Намного позже музыканты и исследователи решили обратиться к другому источнику — к фольклору, устной традиции, которая очень медленно меняется, не подвергаясь модернизации столь сильно, как другие области авторского творчества. На основе фольклора будут вырабатываться такие принципы гармонизации, когда каждый голос будет рассматриваться как отдельная линия, имеющая свою траекторию движения и неподвластная логике аккорда. Из их взаимодействия образовывается вертикаль, а не наоборот, что рождает так называемую подголосочную полифонию. Интересно то, что Глинка использовал схожие приемы, в некоторых разделах своих опер. Он, хорошо знающий фольклорную традицию, мог интуитивно переносить кажущиеся необычными музыкальные созвучия в свои сочинения.
Перед отъездом
Хотя Глинка окончательно решил уезжать, но вплоть до апреля 1856 года был занят всевозможными делами.
В феврале 1856 года столицу навестили Лев Голицын, с которым он встречался в Варшаве, и старинный друг Фирс, который тоже теперь жил в Польше{526}. Они провели приятный вечер у Дмитрия Ивановича Нарышкина. В великосветском вечере участвовала Прасковья Бартенева. Пели и играли на цитре. Глинка показывал свои опыты в церковной музыке. Все остались «многодовольны»[709].
К Глинке стал ходить юноша Владимир Никитич Кашперов (1827–1894), с которым он познакомился у Даргомыжского зимой 1855/56 года. Впервые к Михаилу Ивановичу пришел учиться именно композитор. Он стал называть Кашперова нежно и с юмором «Figlio carissimo», то есть «дражайший сын» на итальянском, а свои письма к нему подписывать «ваш верный Vaterchen», то есть «папочка» или «батюшка» на немецком.
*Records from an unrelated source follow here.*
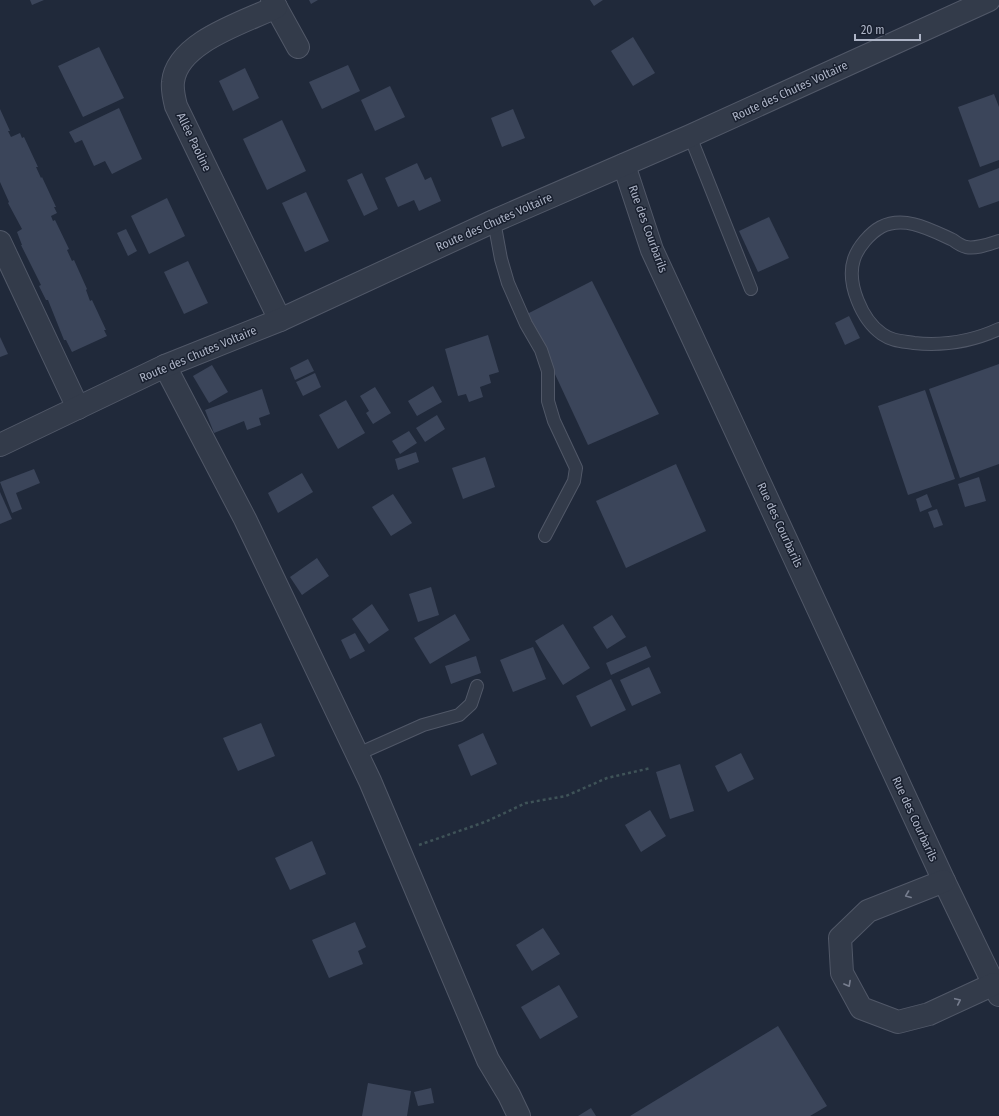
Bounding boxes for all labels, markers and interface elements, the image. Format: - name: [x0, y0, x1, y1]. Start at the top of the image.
- scale bar: [855, 16, 920, 42]
- text: 20 m: [861, 23, 885, 37]
- street label: Route des Chutes Voltaire: [730, 58, 850, 124]
- street label: Allée Paoline: [174, 110, 214, 174]
- street label: Rue des Courbarils: [626, 183, 670, 275]
- street label: Route des Chutes Voltaire: [434, 190, 554, 254]
- street label: Route des Chutes Voltaire: [137, 323, 259, 385]
- street label: Rue des Courbarils: [754, 480, 806, 570]
- street label: Rue des Courbarils: [889, 774, 941, 864]
- one-way arrow: [904, 891, 911, 899]
- one-way arrow: [843, 980, 851, 987]
- one-way arrow: [954, 998, 961, 1006]

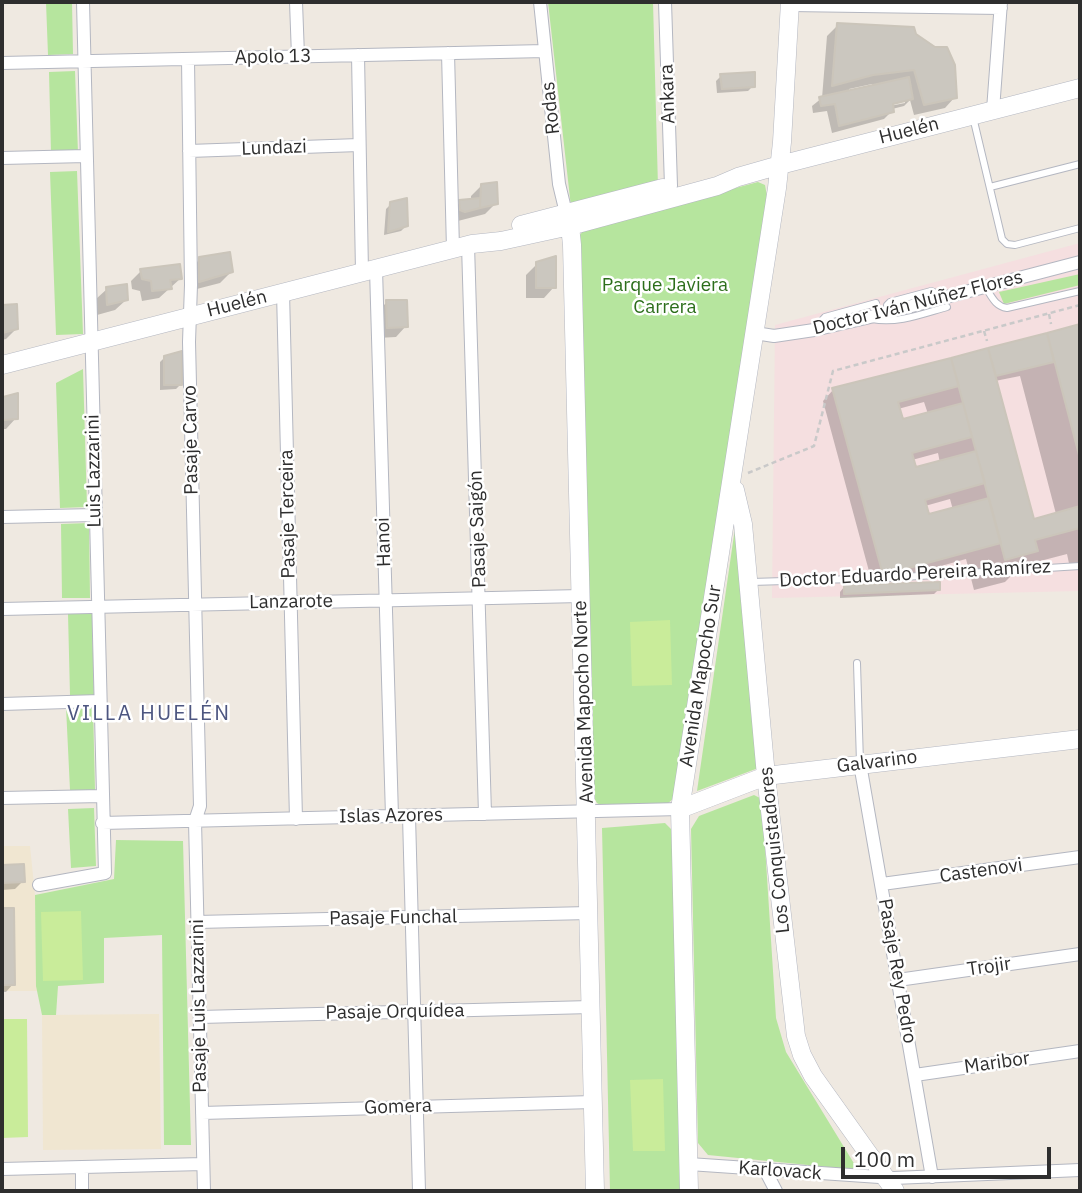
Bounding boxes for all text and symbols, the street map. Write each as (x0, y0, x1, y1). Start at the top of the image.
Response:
street label: Apolo 13 (234, 45, 312, 69)
street label: Ankara (656, 64, 680, 124)
street label: Rodas (537, 80, 565, 136)
street label: Huelén (877, 113, 941, 149)
street label: Lundazi (241, 135, 307, 161)
street label: Doctor Iván Núñez Flores (811, 266, 1025, 340)
park label: Parque Javiera Carrera (602, 275, 728, 319)
street label: Huelén (205, 286, 269, 322)
street label: Pasaje Carvo (179, 385, 203, 495)
street label: Luis Lazzarini (82, 414, 106, 528)
street label: Pasaje Terceira (275, 449, 301, 579)
street label: Pasaje Saigón (465, 470, 491, 588)
street label: Hanoi (372, 517, 396, 567)
street label: Doctor Eduardo Pereira Ramírez (779, 555, 1051, 593)
street label: Avenida Mapocho Sur (675, 583, 727, 769)
street label: Lanzarote (249, 590, 333, 614)
street label: Avenida Mapocho Norte (569, 600, 599, 804)
district label: VILLA HUELÉN (69, 701, 229, 727)
street label: Galvarino (836, 746, 918, 778)
street label: Los Conquistadores (755, 765, 795, 935)
street label: Islas Azores (339, 804, 443, 828)
street label: Castenovi (938, 854, 1024, 888)
street label: Pasaje Rey Pedro (873, 897, 921, 1045)
street label: Pasaje Funchal (329, 905, 457, 931)
street label: Pasaje Luis Lazzarini (186, 919, 212, 1093)
street label: Trojir (966, 953, 1012, 981)
street label: Pasaje Orquídea (325, 999, 465, 1025)
street label: Maribor (963, 1047, 1031, 1079)
street label: Gomera (364, 1094, 432, 1120)
scale bar (844, 1134, 1054, 1178)
text: 100 m (854, 1145, 915, 1173)
street label: Karlovack (738, 1157, 822, 1185)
Глинка звал его с собой в зарубежную поездку. «Как было бы хорошо нам вместе! — восклицал он. — Только один раз в жизни я испытал счастие путешествовать с добрым, образованным другом»[710]. Речь идет о Евгении Штериче.
— А как же остальные сопровождающие?! — может воскликнуть читатель.
Глинка отвечал на этот невольно возникающий вопрос так: «…все мои товарищи во время странствий более принадлежали к разряду дядек и экономов»[711].
Продолжались его отношения с Леоновой. Она должна была выступать с концертом в Москве, чему радовался композитор и активно участвовал в его устройстве. Он знал, что в театрах у Леоновой не складывалась карьера, ее не любили за прямоту и несговорчивость. Теперь она решила уделять больше времени сольной деятельности.
Для концерта своей пассии Глинка заново инструментовал «Вальс-фантазию», как он сообщал, с «нарочитым усовершенствованием»[712]. Теперь инструменты образовывали более легкую и воздушную музыкальную ткань, в ней нет «никакого расчета на виртуозность (кою решительно не терплю)»[713], — указывал композитор.
Глинка хлопотал о переписке нот своих сочинений для исполнителей и даже давал письменные комментарии для правильной интерпретации, отправляя их в письмах Булгакову.
Московская премьера «Молитвы» и «Вальса-фантазии» прошла успешно. Леоновой рукоплескали. О ней писали в газете «Ведомости Московской городской полиции»: «Эта молодая певица своим чудным, задушевным, обширным и прекрасно обработанным голосом привела публику, бывшую в ее концерте, в совершенный восторг. Для этой певицы, по обширности и хорошей обработке ее голоса, равно доступны и партии контральто, и сопрано, и итальянская ария, и русская песня»[714]. Она дала еще один сольный концерт, в нем участвовал известный в Москве бас Вильгельм Ферзинг.
17 марта 1856 года Глинка написал последний романс «Не говори, что сердцу больно» на стихи Николая Павлова, давнишнего своего приятеля{527}.
Хотя композитор уже давно отказался от сочинений в этом жанре, но на этот раз он поддался напору автора текста, который его буквально преследовал. Кроме того, Михаил Иванович ощущал близость стихотворения Павлова к своему нынешнему состоянию. В них разочарованный романтик дает советы слушателю, высказываясь против света и общественного мнения.
Новое сочинение значительно отличается от всего, прежде созданного в этом жанре. Аккомпанемент графичен, в нем как будто передается унисонная оркестровая линия, напоминающая о Глюке и его хоре фурий из «Орфея». А главная интонация — широкий резкий диссонанс (интервал ноны), что для прежних сочинений Глинки, в которых главенствовало плавное, удобное для голоса движение, совсем нехарактерно и непривычно, как и для романсового музыкального языка в целом.